[RAW DATA Boundary: Start]

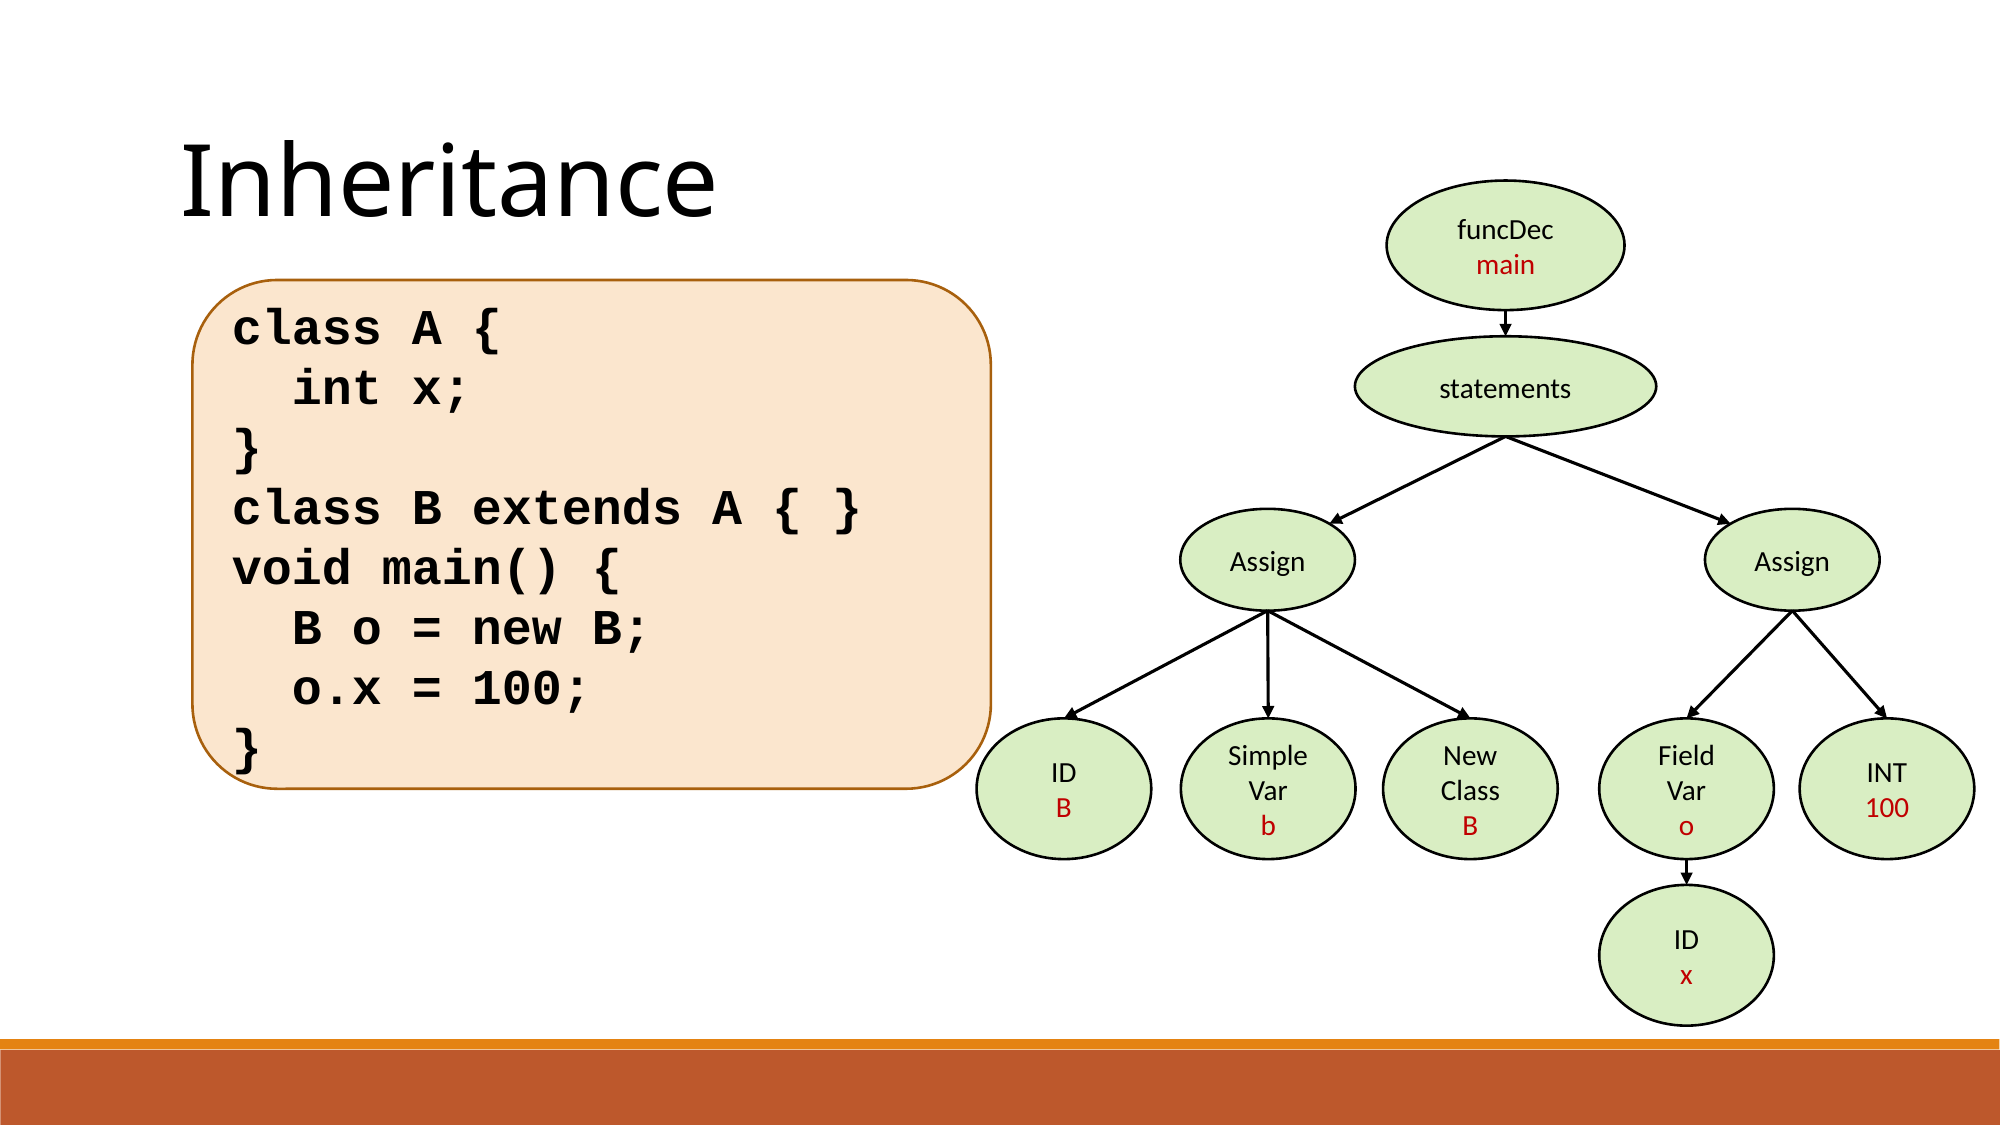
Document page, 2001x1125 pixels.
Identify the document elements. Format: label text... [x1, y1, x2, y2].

text_box ID B [975, 717, 1153, 861]
text_box Assign [1178, 507, 1357, 607]
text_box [1791, 610, 1888, 719]
text_box ID x [1597, 883, 1776, 1027]
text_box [1063, 610, 1269, 719]
text_box Field Var o [1597, 717, 1776, 861]
text_box Simple Var b [1179, 727, 1357, 861]
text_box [1328, 435, 1505, 525]
text_box New Class B [1381, 717, 1560, 861]
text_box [1275, 610, 1471, 719]
text_box Assign [1703, 507, 1881, 607]
text_box Inheritance [165, 109, 1829, 245]
text_box statements [1353, 334, 1658, 432]
text_box funcDec main [1385, 179, 1626, 312]
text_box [1505, 435, 1732, 525]
text_box INT 100 [1798, 717, 1976, 861]
text_box class A { int x; } class B extends A { } void main() { B o = new B; o.x = 100; } [191, 278, 993, 791]
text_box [1686, 610, 1791, 719]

[RAW DATA Boundary: End]

• WHAT IS NEEDED: Could you write out every line above exactly as it stands, with no images?

• WRITTEN REPLY:
Document page, 2001x1125 pixels.
Identify the document elements. Format: label text... [x1, y1, x2, y2].

text_box ID B [975, 717, 1153, 861]
text_box Assign [1178, 507, 1357, 607]
text_box [1791, 610, 1888, 719]
text_box ID x [1597, 883, 1776, 1027]
text_box [1063, 610, 1269, 719]
text_box Field Var o [1597, 717, 1776, 861]
text_box Simple Var b [1179, 727, 1357, 861]
text_box [1328, 435, 1505, 525]
text_box New Class B [1381, 717, 1560, 861]
text_box [1275, 610, 1471, 719]
text_box Assign [1703, 507, 1881, 607]
text_box Inheritance [165, 109, 1829, 245]
text_box statements [1353, 334, 1658, 432]
text_box funcDec main [1385, 179, 1626, 312]
text_box [1505, 435, 1732, 525]
text_box INT 100 [1798, 717, 1976, 861]
text_box class A { int x; } class B extends A { } void main() { B o = new B; o.x = 100; } [191, 278, 993, 791]
text_box [1686, 610, 1791, 719]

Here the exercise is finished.